Directions: The answer is every line of the records that holds the word "nose", copied in full.

Human pose keypoint data
* * * * *

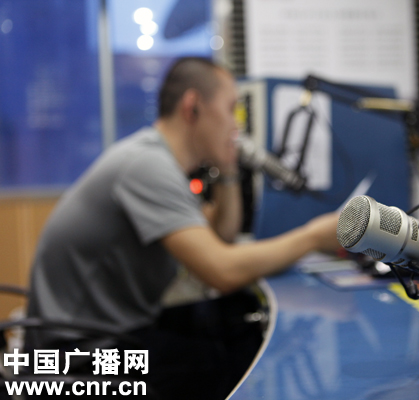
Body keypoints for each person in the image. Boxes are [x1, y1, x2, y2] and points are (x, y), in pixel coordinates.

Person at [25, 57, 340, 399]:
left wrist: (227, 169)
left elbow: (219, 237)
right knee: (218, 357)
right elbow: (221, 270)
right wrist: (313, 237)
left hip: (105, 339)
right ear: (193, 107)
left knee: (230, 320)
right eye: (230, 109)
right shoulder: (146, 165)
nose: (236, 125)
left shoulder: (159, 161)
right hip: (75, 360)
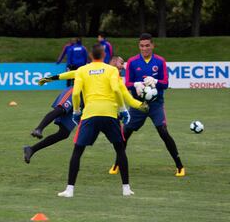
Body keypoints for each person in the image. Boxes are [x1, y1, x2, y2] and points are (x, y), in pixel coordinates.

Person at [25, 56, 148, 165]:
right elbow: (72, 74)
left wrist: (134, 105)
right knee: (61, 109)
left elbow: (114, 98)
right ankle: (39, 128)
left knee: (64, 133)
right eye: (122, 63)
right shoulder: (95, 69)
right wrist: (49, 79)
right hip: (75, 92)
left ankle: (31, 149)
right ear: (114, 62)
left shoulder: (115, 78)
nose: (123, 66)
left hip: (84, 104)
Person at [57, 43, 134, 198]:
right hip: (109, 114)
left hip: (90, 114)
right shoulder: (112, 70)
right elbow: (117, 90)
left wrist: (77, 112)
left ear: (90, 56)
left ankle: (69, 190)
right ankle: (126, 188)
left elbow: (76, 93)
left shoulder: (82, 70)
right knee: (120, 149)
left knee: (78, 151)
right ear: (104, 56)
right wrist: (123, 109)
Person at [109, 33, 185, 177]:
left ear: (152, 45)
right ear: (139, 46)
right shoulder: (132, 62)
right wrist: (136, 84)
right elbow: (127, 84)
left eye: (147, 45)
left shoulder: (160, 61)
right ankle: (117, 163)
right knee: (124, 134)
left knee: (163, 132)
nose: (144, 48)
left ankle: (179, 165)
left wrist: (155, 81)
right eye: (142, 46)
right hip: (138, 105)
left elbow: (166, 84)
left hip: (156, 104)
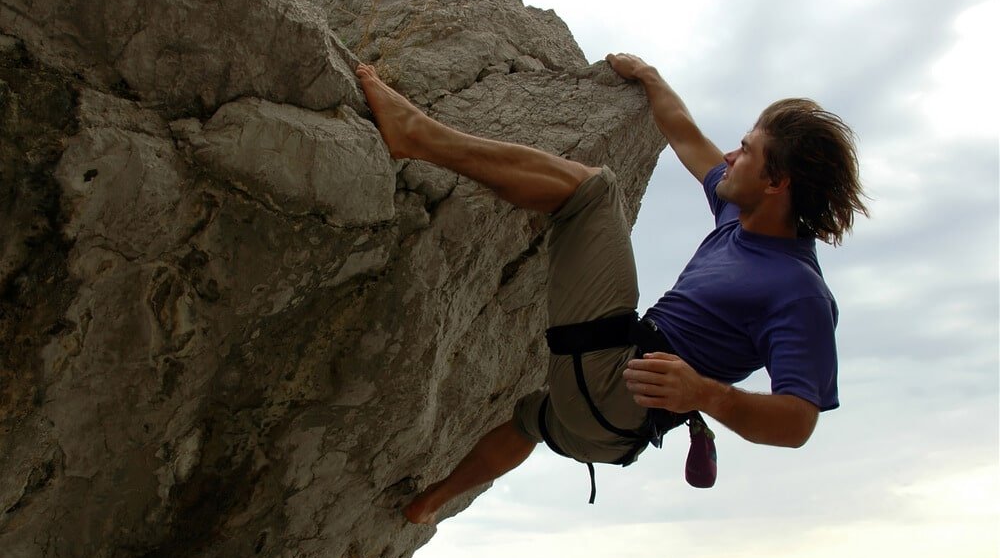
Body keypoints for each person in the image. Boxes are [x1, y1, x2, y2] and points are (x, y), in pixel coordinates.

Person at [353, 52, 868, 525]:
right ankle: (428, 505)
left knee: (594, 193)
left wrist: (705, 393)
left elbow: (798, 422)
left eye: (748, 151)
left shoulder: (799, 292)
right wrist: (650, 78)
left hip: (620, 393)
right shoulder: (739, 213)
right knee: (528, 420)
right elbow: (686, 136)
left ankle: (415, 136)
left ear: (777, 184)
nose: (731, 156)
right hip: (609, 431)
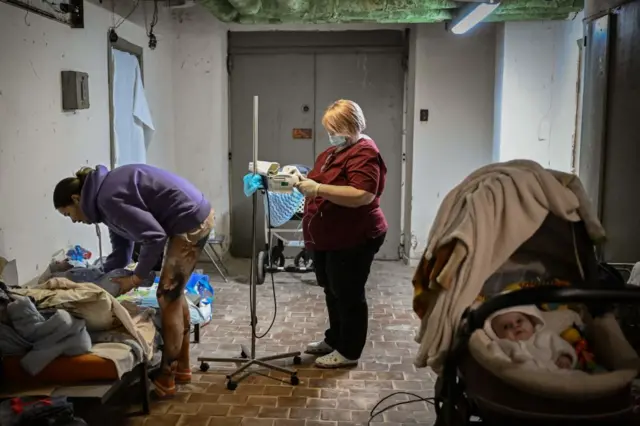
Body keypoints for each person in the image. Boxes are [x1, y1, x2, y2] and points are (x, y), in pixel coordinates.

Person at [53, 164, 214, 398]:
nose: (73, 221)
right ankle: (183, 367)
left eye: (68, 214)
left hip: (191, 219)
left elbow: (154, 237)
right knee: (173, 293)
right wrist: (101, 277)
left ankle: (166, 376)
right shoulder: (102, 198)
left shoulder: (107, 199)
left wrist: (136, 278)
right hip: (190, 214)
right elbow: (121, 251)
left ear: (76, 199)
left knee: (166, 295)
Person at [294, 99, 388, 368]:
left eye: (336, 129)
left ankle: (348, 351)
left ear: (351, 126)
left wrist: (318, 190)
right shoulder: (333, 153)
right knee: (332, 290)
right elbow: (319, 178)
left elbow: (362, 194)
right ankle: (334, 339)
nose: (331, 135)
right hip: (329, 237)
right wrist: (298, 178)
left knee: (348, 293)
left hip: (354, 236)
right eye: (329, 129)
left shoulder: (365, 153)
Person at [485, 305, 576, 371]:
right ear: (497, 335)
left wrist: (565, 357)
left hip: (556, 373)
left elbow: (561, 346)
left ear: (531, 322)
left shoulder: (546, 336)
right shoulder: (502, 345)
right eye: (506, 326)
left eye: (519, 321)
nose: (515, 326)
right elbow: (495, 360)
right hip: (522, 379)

* * * * *

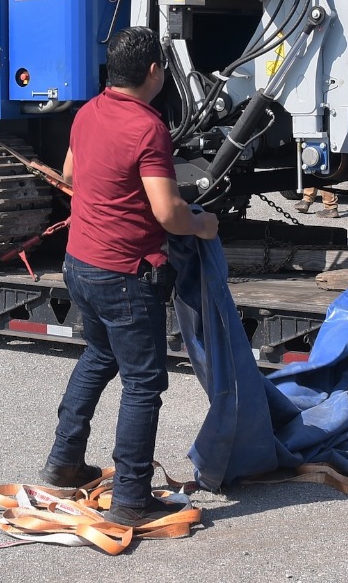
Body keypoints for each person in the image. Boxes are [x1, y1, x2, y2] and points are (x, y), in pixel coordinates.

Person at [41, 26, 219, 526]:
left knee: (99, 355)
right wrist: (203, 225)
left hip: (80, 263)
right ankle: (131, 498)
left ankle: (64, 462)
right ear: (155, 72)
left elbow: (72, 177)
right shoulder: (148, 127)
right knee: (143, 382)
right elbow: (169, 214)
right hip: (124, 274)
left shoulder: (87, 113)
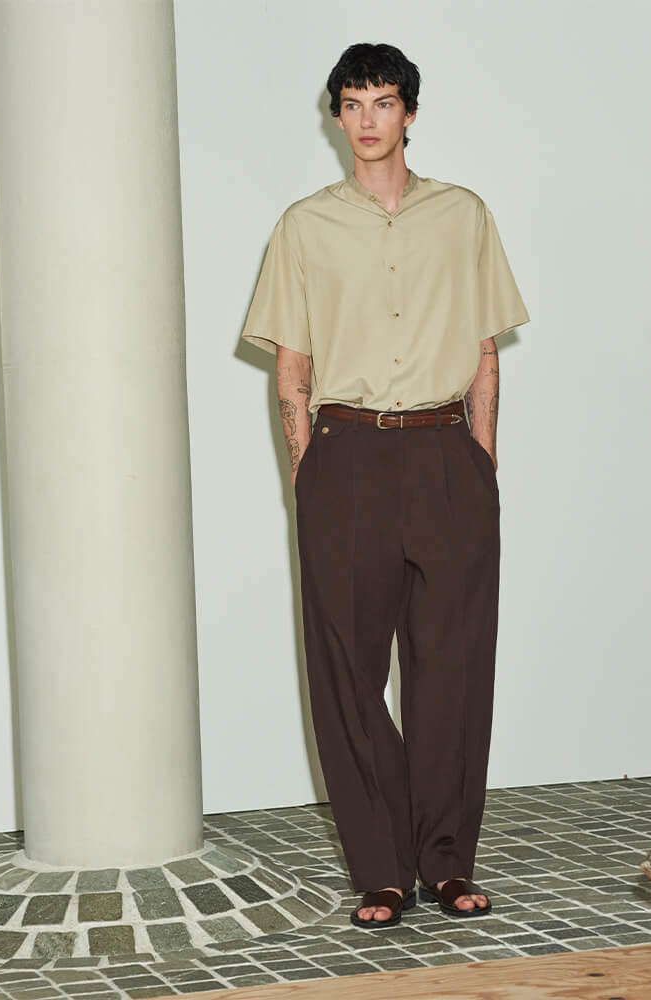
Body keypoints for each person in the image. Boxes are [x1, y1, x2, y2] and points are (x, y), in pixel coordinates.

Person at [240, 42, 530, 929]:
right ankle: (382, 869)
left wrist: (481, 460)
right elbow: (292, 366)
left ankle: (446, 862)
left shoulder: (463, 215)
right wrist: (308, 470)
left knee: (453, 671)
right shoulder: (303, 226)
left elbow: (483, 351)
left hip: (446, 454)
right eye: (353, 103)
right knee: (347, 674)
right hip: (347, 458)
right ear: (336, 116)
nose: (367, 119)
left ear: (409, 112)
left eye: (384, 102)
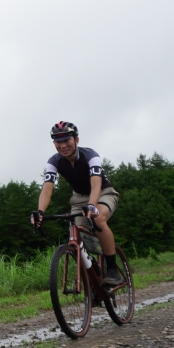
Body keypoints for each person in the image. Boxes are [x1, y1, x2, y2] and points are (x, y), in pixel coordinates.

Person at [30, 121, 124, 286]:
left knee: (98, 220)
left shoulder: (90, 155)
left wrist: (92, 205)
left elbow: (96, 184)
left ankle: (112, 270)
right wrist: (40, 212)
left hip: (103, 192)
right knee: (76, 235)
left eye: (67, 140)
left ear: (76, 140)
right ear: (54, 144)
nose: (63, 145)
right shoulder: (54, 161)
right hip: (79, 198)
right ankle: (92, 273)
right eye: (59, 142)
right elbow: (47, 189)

* * * * *

Task response:
nose: (236, 125)
nose: (123, 66)
nose: (144, 48)
nose: (731, 156)
nose: (73, 221)
nose: (331, 135)
nose: (515, 326)
nose: (367, 119)
nose: (63, 145)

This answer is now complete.